Die Suche nach dem Zweck des Aufstandes ist dabei gar nicht so unwichtig. Denn zu Beginn ging es am 25. Januar – am sogenannten Tag des Zorns – lediglich um vergleichbar kleinere Einschnitte in Politik und Gesellschaft, um eine Verfassungsveränderung, mit dem Ziel eine demokratische Präsidentschaftswahl zu erreichen, die Aufhebung des Ausnahmezustandes und soziale Forderungen wie beispielsweise einen Mindestlohn. Erst, als diese friedliche Demonstration mit übelster Polizeigewalt niedergeschlagen wurde, erhielt der Protest deutlich mehr Feuer. Die gesamte Bewegung wurde durch die Gewalt zu einem Selbstläufer.
Besonders hervorheben will Lübben, dass „nicht nur der tunesische Funke dafür verantwortlich war – das notwendige ägyptische Brennmaterial war schon lange da.” Schon seit den 1980er Jahren gibt es immer wieder demokratische Forderungen wie freie Wahlen, „aber das autoritäre Regime hat es durch besondere Raffinesse geschafft, die Herrschaftsstrukturen immer weiter zu festigen.”
Die soziale Basis sei laut Lübben schon lange weggebrochen. Und parallel zur Jugendbewegung gab es bereits 2010 eine Welle an Arbeiterstreiks. Was vollkommen neu war, da Streiks in Ägypten generell verboten sind. Als dann schließlich auch noch die Justiz auf die Barrikaden ging und auf der Straße ihre Unabhängigkeit einforderte, wurden vielen Ägyptern die Augen geöffnet. „Plötzlicher erkannte das Volk, dass es ja Rechte hat”. Und diese forderten die Bürger nun mehr und mehr ein, erläutert Lübbe.

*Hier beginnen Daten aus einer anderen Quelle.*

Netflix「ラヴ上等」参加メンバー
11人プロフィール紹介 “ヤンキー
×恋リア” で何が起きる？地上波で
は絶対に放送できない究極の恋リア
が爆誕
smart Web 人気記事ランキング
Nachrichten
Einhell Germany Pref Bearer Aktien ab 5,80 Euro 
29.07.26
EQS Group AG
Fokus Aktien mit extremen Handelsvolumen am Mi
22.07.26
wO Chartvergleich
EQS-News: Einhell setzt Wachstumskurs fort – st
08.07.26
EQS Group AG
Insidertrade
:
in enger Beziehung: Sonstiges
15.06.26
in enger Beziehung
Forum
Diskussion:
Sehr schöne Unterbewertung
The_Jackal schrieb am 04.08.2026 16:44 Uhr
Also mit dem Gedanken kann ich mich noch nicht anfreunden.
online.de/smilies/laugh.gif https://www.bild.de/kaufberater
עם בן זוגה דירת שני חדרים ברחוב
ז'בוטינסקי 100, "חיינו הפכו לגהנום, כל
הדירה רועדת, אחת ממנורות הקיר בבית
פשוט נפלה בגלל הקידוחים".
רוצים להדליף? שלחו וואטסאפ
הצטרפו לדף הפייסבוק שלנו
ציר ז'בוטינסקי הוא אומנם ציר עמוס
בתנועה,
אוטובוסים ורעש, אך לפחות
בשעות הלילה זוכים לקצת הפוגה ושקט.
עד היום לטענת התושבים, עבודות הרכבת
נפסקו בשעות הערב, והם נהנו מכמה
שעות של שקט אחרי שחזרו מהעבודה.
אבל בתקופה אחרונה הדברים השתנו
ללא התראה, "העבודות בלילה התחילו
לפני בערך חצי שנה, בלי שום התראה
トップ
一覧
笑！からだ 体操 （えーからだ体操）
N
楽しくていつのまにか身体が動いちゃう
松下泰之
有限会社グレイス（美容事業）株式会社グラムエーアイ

Auch, wenn in den Medien die beiden arabischen Länder Tunesien und Ägypten mit ihren Aufständen in einem Atemzug genannt werden, macht Rachid Quaissa deutliche Unterschiede aus. In Tunesien gab es einen friedlichen und relativ zügigen Abgang des Systems – das Regime hat schnell aufgegeben. Das liege vor allem daran, dass eine kleine, sehr homogene Gruppierung an der Macht gewesen war und es in Tunesien noch dazu kein mächtiges Militär gibt.
In Ägypten dahingegen herrsche eine große und heterogene Herrschaftsklasse, die nicht so leicht abdanken werde. Zudem wäre Ägypten auch ohne das starke Militär nicht denkbar – welches derzeit laut Quaissa allerdings gespalten zu sein scheint. Deshalb erwartet Quaissa einen regelrechten Krieg innerhalb des eigenen Volkes mit gravierendem Ausmaß.
Abschließend macht Quaissa noch einmal seinen Standpunkt deutlich und malt dabei eine schwierige Zukunftsentwicklung aus: „Ich glaube nicht an einen großen Regimewechsel in Ägypten. Auch wenn Mubarak früher oder später abdanken wird. Es wird keinen radikalen Umbruch geben.”